◆ Document text ◆
Required Systemd Environment¶
PulseAudio requires XDG_RUNTIME_DIR to find its session socket. Add these lines to /etc/systemd/system/jarvis-node.service:
Without XDG_RUNTIME_DIR, libpulse cannot locate the PulseAudio socket and all audio operations will fail silently.
Hardware: ReSpeaker 2-Mics HAT v2¶
The node has first-class support for the Seeed Studio ReSpeaker 2-Mics Pi HAT v2. When the HAT is present, the ALSA card appears as seeed2micvoicec and the node exposes a hardware block in the settings snapshot.
Hardware Settings Snapshot Block¶
The hardware key appears in every settings snapshot. The mobile app uses it to show or hide HAT-specific controls (LED brightness, button config):
| Field | Type | Description |
|---|---|---|
hat_detected |
bool | true when ReSpeaker HAT is present |
led_chain_available |
bool | true when the APA102 LED ring is available (equals hat_detected) |
audio_card |
string | null | ALSA card name, e.g. "seeed2micvoicec"; null on macOS or no HAT |
is_muted |
bool | Current PulseAudio mute state; omitted if indeterminate |
button_available |
bool | true when gpiozero is importable and hat_detected is true |
LED Behavior¶
LED state is persisted in config.json (led_enabled, led_brightness_percent) and applied at startup before the alert queue is wired, so the LED no longer flickers at full brightness on boot.

Excerpts from a dataset:
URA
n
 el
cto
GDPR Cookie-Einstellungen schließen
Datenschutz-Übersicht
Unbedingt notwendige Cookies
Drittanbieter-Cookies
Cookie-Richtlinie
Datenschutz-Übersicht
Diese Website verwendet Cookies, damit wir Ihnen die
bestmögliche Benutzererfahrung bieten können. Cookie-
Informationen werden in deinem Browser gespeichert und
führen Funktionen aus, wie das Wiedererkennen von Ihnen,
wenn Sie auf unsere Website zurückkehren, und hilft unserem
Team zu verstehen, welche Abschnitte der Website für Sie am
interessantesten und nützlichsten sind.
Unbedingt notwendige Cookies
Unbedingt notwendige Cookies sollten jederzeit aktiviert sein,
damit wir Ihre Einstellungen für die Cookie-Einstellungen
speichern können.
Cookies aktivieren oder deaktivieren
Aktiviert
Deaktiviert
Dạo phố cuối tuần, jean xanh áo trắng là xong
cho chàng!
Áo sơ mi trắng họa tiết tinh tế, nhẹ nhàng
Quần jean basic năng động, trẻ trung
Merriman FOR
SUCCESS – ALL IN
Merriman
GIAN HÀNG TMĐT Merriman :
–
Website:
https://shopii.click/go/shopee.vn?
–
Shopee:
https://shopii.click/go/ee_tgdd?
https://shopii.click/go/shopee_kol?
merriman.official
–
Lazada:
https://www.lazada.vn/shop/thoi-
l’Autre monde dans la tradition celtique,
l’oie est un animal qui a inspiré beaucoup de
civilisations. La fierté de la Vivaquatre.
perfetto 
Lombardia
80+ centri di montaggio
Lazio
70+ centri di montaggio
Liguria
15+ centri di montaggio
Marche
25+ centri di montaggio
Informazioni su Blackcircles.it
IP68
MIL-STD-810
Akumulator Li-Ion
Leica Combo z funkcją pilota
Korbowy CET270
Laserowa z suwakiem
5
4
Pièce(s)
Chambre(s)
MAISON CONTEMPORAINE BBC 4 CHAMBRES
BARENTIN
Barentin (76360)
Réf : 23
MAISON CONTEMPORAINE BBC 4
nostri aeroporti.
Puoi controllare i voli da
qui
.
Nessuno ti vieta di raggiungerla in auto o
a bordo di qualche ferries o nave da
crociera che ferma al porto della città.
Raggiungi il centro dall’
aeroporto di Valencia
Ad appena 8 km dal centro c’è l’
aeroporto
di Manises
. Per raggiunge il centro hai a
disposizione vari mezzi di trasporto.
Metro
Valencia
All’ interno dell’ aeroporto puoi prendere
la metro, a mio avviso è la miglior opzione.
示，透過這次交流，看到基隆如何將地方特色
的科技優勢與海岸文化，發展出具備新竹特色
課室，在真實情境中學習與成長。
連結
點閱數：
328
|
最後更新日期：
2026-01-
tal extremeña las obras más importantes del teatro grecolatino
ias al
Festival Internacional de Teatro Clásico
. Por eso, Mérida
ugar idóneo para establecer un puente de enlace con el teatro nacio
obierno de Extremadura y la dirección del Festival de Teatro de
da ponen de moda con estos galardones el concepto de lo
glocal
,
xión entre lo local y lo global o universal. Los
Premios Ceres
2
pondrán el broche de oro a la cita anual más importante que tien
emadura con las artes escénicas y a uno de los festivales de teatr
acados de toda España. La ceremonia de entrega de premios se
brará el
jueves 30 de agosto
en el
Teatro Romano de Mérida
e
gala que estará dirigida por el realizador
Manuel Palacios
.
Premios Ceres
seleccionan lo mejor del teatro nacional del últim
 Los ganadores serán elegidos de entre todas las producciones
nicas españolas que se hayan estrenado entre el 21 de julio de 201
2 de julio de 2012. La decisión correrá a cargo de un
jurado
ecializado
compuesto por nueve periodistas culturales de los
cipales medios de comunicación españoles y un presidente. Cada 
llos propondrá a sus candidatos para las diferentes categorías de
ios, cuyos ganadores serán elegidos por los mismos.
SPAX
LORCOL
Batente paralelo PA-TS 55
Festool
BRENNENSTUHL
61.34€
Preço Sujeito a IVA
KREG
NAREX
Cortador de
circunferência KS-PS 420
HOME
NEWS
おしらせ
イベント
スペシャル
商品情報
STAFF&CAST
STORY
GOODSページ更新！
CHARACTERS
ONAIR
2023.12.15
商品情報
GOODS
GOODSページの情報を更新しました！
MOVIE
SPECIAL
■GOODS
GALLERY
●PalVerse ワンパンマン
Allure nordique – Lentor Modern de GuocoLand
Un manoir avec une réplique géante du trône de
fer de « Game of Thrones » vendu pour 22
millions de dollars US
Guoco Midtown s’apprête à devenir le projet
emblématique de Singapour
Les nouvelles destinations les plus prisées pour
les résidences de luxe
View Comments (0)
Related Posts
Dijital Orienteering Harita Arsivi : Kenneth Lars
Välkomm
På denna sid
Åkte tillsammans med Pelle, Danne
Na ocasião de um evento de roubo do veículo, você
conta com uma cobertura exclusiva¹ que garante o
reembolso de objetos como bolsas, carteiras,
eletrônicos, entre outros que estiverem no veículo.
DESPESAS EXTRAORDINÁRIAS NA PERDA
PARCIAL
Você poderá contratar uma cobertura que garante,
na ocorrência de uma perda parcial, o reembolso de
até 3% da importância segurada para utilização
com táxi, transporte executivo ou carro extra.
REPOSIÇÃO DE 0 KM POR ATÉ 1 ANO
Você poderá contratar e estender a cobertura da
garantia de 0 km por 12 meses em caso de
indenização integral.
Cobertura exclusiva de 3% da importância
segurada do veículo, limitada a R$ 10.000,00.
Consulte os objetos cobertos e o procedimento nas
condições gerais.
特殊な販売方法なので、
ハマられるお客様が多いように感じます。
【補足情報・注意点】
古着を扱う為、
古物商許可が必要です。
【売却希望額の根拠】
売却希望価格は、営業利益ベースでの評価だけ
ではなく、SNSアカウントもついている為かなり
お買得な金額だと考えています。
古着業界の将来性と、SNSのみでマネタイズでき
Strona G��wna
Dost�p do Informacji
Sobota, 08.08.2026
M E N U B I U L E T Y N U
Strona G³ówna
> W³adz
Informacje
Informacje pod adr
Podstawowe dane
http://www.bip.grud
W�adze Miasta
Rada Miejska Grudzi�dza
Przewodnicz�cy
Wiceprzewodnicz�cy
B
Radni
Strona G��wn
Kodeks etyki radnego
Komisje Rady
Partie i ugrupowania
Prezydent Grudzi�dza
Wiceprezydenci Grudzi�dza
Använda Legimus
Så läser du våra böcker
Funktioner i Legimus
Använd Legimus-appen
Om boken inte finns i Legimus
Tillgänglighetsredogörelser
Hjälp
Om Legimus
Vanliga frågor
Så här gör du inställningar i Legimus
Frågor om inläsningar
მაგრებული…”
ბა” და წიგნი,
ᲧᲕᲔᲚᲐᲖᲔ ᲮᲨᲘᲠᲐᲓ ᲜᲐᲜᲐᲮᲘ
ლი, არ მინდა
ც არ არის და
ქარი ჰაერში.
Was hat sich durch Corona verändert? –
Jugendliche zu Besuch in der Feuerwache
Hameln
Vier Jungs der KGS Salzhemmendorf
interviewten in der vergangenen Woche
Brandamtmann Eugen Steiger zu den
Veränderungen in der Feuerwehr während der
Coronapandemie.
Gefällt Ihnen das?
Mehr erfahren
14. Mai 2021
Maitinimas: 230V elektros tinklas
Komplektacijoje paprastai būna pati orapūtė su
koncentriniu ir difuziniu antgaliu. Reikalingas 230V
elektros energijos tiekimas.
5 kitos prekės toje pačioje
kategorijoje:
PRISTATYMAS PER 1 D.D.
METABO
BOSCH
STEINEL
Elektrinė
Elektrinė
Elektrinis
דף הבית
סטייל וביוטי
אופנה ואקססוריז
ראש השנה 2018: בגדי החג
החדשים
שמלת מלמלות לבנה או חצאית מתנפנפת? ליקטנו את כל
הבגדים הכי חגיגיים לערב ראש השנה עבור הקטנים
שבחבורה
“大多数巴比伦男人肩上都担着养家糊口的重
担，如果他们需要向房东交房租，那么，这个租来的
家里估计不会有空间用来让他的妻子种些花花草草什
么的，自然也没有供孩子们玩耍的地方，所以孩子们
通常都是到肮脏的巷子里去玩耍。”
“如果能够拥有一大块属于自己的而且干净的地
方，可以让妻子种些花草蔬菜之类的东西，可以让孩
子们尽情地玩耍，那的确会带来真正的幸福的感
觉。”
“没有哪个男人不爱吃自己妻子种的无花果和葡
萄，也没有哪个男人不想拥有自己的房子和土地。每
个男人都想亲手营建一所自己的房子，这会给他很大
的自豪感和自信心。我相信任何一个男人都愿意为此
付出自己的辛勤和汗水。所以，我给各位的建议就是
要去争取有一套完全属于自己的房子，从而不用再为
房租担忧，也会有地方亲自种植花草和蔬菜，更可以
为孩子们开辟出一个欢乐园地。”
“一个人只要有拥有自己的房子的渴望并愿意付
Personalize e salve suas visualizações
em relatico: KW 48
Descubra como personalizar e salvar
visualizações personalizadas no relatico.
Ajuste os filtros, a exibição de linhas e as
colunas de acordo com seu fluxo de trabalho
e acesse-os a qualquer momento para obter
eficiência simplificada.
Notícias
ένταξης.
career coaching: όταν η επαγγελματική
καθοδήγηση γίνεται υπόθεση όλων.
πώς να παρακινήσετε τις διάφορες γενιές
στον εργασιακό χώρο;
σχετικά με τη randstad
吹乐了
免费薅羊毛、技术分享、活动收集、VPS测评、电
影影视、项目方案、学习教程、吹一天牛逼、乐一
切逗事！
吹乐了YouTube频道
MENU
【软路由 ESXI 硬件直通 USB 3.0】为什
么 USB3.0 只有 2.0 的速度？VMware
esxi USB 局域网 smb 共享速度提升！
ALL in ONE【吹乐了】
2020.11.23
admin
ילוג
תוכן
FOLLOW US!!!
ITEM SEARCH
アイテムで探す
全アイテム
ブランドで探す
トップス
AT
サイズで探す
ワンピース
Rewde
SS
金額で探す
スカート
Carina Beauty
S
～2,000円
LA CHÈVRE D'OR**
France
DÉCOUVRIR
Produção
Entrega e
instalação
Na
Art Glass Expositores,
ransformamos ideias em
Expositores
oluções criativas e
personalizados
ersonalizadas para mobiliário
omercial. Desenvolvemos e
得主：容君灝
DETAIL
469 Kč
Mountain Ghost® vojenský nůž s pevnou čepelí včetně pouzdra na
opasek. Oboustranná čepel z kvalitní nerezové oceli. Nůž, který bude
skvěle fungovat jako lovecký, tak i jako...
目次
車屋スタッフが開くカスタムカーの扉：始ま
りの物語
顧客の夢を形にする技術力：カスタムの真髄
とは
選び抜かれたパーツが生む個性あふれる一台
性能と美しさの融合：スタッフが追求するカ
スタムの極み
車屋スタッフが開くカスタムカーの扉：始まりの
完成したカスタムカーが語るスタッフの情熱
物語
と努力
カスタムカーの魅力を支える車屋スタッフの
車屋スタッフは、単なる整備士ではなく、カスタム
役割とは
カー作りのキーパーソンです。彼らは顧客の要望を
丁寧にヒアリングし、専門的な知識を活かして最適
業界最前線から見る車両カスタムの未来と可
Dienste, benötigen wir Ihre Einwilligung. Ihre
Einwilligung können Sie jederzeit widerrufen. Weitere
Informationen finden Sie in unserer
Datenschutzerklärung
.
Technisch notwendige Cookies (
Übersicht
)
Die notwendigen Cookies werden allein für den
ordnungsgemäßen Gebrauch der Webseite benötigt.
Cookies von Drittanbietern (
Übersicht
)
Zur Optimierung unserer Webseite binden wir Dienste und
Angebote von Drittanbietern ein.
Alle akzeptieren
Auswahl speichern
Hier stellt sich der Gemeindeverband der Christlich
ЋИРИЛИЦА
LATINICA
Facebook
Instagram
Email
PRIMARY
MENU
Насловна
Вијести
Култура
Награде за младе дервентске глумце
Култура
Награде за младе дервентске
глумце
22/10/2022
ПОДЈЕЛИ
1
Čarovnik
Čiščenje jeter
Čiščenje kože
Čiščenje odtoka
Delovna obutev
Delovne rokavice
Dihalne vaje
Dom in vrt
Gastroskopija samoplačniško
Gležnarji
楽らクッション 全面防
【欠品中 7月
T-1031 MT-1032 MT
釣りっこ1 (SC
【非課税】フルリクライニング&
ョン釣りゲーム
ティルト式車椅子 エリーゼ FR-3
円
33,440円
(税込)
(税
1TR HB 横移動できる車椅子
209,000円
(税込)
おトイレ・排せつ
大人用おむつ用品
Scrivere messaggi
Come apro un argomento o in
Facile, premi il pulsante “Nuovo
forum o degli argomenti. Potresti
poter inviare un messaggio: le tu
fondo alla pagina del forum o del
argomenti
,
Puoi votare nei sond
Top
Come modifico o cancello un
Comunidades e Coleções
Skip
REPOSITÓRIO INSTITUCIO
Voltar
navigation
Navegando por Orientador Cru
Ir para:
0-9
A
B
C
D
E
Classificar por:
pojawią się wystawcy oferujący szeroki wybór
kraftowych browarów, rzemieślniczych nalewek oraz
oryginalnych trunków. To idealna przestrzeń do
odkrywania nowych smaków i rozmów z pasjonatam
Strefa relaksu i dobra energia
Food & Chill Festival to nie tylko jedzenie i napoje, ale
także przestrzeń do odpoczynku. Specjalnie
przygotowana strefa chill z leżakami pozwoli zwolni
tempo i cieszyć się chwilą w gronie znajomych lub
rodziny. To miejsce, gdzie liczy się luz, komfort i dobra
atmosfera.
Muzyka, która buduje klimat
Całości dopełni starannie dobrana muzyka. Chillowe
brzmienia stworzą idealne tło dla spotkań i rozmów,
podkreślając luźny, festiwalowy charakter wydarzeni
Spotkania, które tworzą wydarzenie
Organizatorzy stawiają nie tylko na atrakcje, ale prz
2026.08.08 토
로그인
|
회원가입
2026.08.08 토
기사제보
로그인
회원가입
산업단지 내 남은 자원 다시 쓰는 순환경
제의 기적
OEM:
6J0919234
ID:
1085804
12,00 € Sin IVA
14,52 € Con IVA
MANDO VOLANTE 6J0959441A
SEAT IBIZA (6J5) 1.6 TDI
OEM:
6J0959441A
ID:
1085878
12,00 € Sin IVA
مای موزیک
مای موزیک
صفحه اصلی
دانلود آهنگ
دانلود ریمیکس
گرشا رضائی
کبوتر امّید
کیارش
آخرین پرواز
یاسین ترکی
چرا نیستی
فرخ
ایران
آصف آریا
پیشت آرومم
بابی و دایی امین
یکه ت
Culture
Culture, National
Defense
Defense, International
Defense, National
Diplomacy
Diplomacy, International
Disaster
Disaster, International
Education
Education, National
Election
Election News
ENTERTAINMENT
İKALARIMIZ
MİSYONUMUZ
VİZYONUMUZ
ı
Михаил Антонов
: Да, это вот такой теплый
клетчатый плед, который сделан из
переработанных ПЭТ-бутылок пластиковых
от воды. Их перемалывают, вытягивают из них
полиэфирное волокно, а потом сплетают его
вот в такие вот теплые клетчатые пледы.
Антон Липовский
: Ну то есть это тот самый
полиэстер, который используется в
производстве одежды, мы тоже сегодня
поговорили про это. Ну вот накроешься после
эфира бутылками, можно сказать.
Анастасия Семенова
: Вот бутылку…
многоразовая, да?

◆ Prompt ◆
Using the document text, explain in one to three sentences why XDG_RUNTIME_DIR has to be set for the node's systemd service.

◆ Exercise response ◆
PulseAudio needs XDG_RUNTIME_DIR to find its session socket. Without it, libpulse cannot locate the PulseAudio socket, and all audio operations fail silently.